François Fillon, le 4 mars, aux Docks de Paris, à Aubervilliers (Seine-Saint-Denis). | LAURENCE GEAI POUR LE MONDE

Editorial du « Monde ». Toutes proportions gardées, François Fillon a tempéré son propos. Mercredi 1er mars, ripostant à chaud à sa convocation annoncée par la justice en vue d’une possible mise en examen, il avait fustigé un « assassinat politique » perpétré contre lui. Quatre jours plus tard, après une démonstration de force devant une foule de militants rassemblés place du Trocadéro à Paris, il a dénoncé, à la télévision, un « hold-up démocratique ». C’est-à-dire, en bon français, un vol à main armée dans un lieu public : vol de candidature, vol d’élection, vol de victoire encore promise il y a peu, si l’on comprend bien.
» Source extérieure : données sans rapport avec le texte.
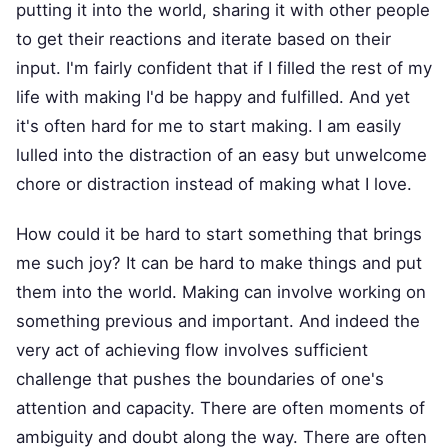
putting it into the world, sharing it with other people
to get their reactions and iterate based on their
input. I'm fairly confident that if I filled the rest of my
life with making I'd be happy and fulfilled. And yet
it's often hard for me to start making. I am easily
lulled into the distraction of an easy but unwelcome
chore or distraction instead of making what I love.
How could it be hard to start something that brings
me such joy? It can be hard to make things and put
them into the world. Making can involve working on
something previous and important. And indeed the
very act of achieving flow involves sufficient
challenge that pushes the boundaries of one's
attention and capacity. There are often moments of
ambiguity and doubt along the way. There are often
Tout à son combat singulier, dos au mur et face à bon nombre de ses « amis » politiques, le candidat de la droite ne lésine pas sur les mots destinés à frapper les esprits de ceux qui le soutiennent encore, comme de ceux qui s’emploient à le décourager. Comme il l’a lui-même souligné, la violence des attaques dont il est la cible explique, si elle ne l’excuse pas, la virulence de ses réactions. Il reste qu’à l’analyser froidement, la situation de la droite et de son candidat relève moins de l’assassinat ou du vol avec violence que de l’accident industriel majeur.
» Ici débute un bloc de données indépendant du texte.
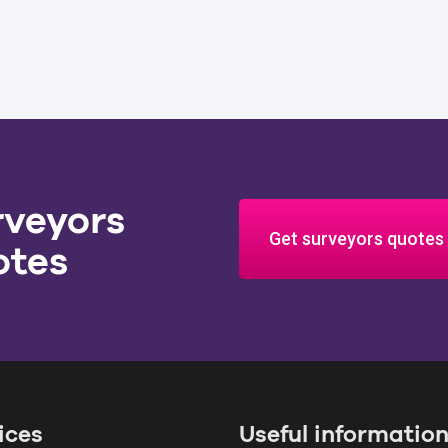
rveyors
Get surveyors quotes
otes
ices
Useful informatio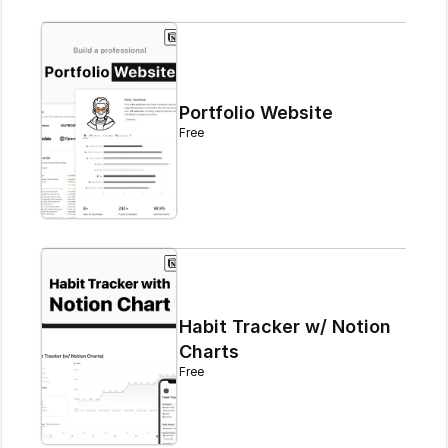
Portfolio Website
Free
Habit Tracker w/ Notion 
Charts
Free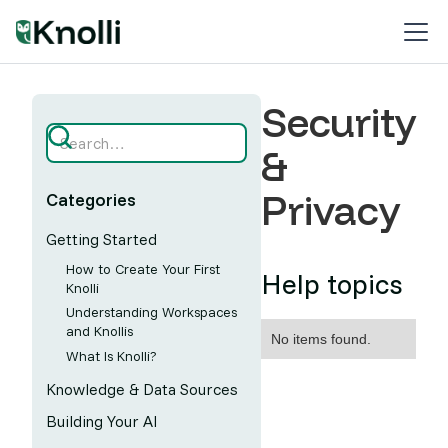
Security
&
Privacy
Categories
Getting Started
How to Create Your First
Help topics
Knolli
Understanding Workspaces
and Knollis
No items found.
What Is Knolli?
Knowledge & Data Sources
Building Your AI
Fillon terriblement affaibli

Un accident dont on peine à concevoir comment la droite peut le surmonter et en effacer les dégâts dans le temps qui lui reste d’ici au premier tour de la présidentielle. Le premier constat a été rappelé par François Fillon, dimanche soir. Calmement mais fermement, il a rappelé cette évidence qui s’impose et qu’il impose : « Personne ne peut m’empêcher d’être candidat. » Il est arc-bouté sur la légitimité de sa large victoire de la primaire de novembre 2016, fort des quelque 1 500 parrainages dont il dispose dès à présent, adossé au soutien rageur d’une partie encore significative de son camp, disposant des financements nécessaires pour poursuivre tant bien que mal sa campagne. Personne ne peut donc le faire renoncer sans son consentement.
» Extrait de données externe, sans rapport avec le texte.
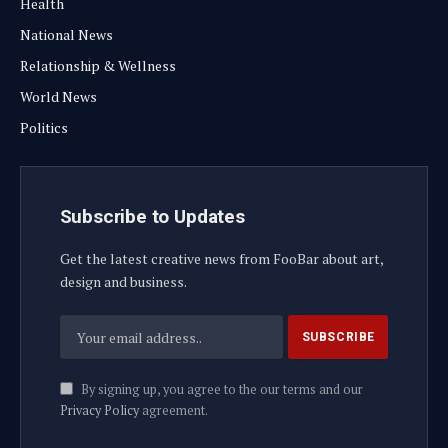
Health
National News
Relationship & Wellness
World News
Politics
Subscribe to Updates
Get the latest creative news from FooBar about art,
design and business.
By signing up, you agree to the our terms and our
Privacy Policy
agreement.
Le deuxième constat ne relève pas moins de l’évidence. M. Fillon est terriblement affaibli par la tempête qu’il traverse depuis plusieurs semaines et le doute, pour ne pas dire la panique, s’est installé dans son camp. Ses partisans ont beau récuser les sondages d’intentions de vote, ceux-ci témoignent qu’il est, aujourd’hui, sérieusement menacé de ne pouvoir se qualifier pour le second tour de la présidentielle – une première pour le candidat de la droite depuis un demi-siècle. De même, il a beau brocarder cruellement tous ceux qui, par centaines depuis quelques jours, se détournent de lui, ces défections disent sans ménagement qu’il n’est plus porteur d’un espoir de victoire.

Le troisième constat devait être dressé, lundi, au fil d’une journée cruciale. Beaucoup des caciques de la droite souhaitent son retrait. Mais personne ne sait par qui, ni comment le remplacer au pied levé. La primaire de novembre avait tranché non seulement la question du candidat, mais aussi celle du projet qui serait défendu au printemps. Toute solution alternative reposerait ces deux questions cruciales dans les pires conditions.

Que François Fillon s’accroche contre vents et marées ou qu’il soit, on ne sait comment, poussé vers la sortie, la droite ne dispose que de mauvaises solutions pour tenter de sortir de l’impasse où elle se trouve. Personne ne saurait s’en réjouir, tant il est clair que la candidate du Front national est la première bénéficiaire de ce délitement.